▶ Task goal
Put every line of text from the records below into a JSON list of strings, one string per line, omitting blank lines.

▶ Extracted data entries

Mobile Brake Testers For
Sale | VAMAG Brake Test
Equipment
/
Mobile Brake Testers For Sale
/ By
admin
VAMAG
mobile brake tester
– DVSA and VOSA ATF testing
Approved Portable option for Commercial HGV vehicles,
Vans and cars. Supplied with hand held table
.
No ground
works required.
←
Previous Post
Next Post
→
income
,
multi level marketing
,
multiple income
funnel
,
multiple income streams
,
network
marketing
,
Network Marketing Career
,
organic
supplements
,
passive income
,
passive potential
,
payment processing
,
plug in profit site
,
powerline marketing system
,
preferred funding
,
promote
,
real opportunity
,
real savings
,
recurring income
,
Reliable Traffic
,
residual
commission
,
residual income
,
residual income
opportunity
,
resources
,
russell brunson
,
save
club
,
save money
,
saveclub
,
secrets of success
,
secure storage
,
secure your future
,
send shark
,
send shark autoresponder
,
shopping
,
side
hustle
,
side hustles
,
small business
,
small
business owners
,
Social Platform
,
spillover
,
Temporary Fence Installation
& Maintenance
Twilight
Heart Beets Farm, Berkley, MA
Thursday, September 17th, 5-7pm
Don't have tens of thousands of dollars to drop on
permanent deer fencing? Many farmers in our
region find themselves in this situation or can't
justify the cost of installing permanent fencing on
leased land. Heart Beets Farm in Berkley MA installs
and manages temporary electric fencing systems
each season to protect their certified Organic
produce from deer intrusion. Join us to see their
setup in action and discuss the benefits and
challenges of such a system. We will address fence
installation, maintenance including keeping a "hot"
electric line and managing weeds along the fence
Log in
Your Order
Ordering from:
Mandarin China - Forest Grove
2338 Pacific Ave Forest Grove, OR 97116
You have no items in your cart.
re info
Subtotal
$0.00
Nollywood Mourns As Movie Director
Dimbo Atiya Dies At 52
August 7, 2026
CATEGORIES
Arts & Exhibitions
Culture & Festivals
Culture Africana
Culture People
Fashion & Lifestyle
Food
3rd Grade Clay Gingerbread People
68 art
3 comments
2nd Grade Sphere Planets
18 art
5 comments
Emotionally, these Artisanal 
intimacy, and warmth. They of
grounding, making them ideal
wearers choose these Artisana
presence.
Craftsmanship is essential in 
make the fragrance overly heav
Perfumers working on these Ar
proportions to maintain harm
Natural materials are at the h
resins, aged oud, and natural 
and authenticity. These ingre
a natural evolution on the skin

▶ Task output
[
  "Mobile Brake Testers For",
  "Sale | VAMAG Brake Test",
  "Equipment",
  "/",
  "Mobile Brake Testers For Sale",
  "/ By",
  "admin",
  "VAMAG",
  "mobile brake tester",
  "– DVSA and VOSA ATF testing",
  "Approved Portable option for Commercial HGV vehicles,",
  "Vans and cars. Supplied with hand held table",
  ".",
  "No ground",
  "works required.",
  "←",
  "Previous Post",
  "Next Post",
  "→",
  "income",
  ",",
  "multi level marketing",
  ",",
  "multiple income",
  "funnel",
  ",",
  "multiple income streams",
  ",",
  "network",
  "marketing",
  ",",
  "Network Marketing Career",
  ",",
  "organic",
  "supplements",
  ",",
  "passive income",
  ",",
  "passive potential",
  ",",
  "payment processing",
  ",",
  "plug in profit site",
  ",",
  "powerline marketing system",
  ",",
  "preferred funding",
  ",",
  "promote",
  ",",
  "real opportunity",
  ",",
  "real savings",
  ",",
  "recurring income",
  ",",
  "Reliable Traffic",
  ",",
  "residual",
  "commission",
  ",",
  "residual income",
  ",",
  "residual income",
  "opportunity",
  ",",
  "resources",
  ",",
  "russell brunson",
  ",",
  "save",
  "club",
  ",",
  "save money",
  ",",
  "saveclub",
  ",",
  "secrets of success",
  ",",
  "secure storage",
  ",",
  "secure your future",
  ",",
  "send shark",
  ",",
  "send shark autoresponder",
  ",",
  "shopping",
  ",",
  "side",
  "hustle",
  ",",
  "side hustles",
  ",",
  "small business",
  ",",
  "small",
  "business owners",
  ",",
  "Social Platform",
  ",",
  "spillover",
  ",",
  "Temporary Fence Installation",
  "& Maintenance",
  "Twilight",
  "Heart Beets Farm, Berkley, MA",
  "Thursday, September 17th, 5-7pm",
  "Don't have tens of thousands of dollars to drop on",
  "permanent deer fencing? Many farmers in our",
  "region find themselves in this situation or can't",
  "justify the cost of installing permanent fencing on",
  "leased land. Heart Beets Farm in Berkley MA installs",
  "and manages temporary electric fencing systems",
  "each season to protect their certified Organic",
  "produce from deer intrusion. Join us to see their",
  "setup in action and discuss the benefits and",
  "challenges of such a system. We will address fence",
  "installation, maintenance including keeping a \"hot\"",
  "electric line and managing weeds along the fence",
  "Log in",
  "Your Order",
  "Ordering from:",
  "Mandarin China - Forest Grove",
  "2338 Pacific Ave Forest Grove, OR 97116",
  "You have no items in your cart.",
  "re info",
  "Subtotal",
  "$0.00",
  "Nollywood Mourns As Movie Director",
  "Dimbo Atiya Dies At 52",
  "August 7, 2026",
  "CATEGORIES",
  "Arts & Exhibitions",
  "Culture & Festivals",
  "Culture Africana",
  "Culture People",
  "Fashion & Lifestyle",
  "Food",
  "3rd Grade Clay Gingerbread People",
  "68 art",
  "3 comments",
  "2nd Grade Sphere Planets",
  "18 art",
  "5 comments",
  "Emotionally, these Artisanal ",
  "intimacy, and warmth. They of",
  "grounding, making them ideal",
  "wearers choose these Artisana",
  "presence.",
  "Craftsmanship is essential in ",
  "make the fragrance overly heav",
  "Perfumers working on these Ar",
  "proportions to maintain harm",
  "Natural materials are at the h",
  "resins, aged oud, and natural ",
  "and authenticity. These ingre",
  "a natural evolution on the skin"
]